====== MATERIAL TO PROCESS ======
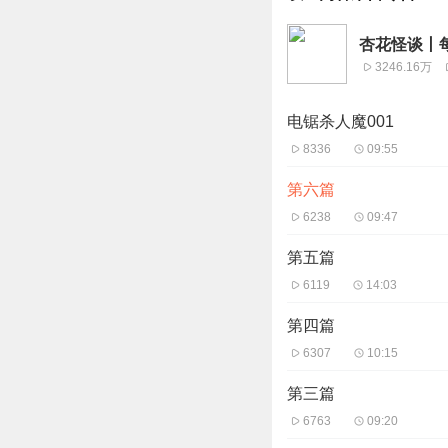
杏花怪谈丨
3246.16万
电锯杀人魔001
8336
09:55
第六篇
6238
09:47
第五篇
6119
14:03
第四篇
6307
10:15
第三篇
6763
09:20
======
§ WHAT THIS TASK INVOLVES:
Pictures stay out; all other material above is restated word for word.

§ WRITTEN RESPONSE:
杏花怪谈丨
3246.16万
电锯杀人魔001
8336
09:55
第六篇
6238
09:47
第五篇
6119
14:03
第四篇
6307
10:15
第三篇
6763
09:20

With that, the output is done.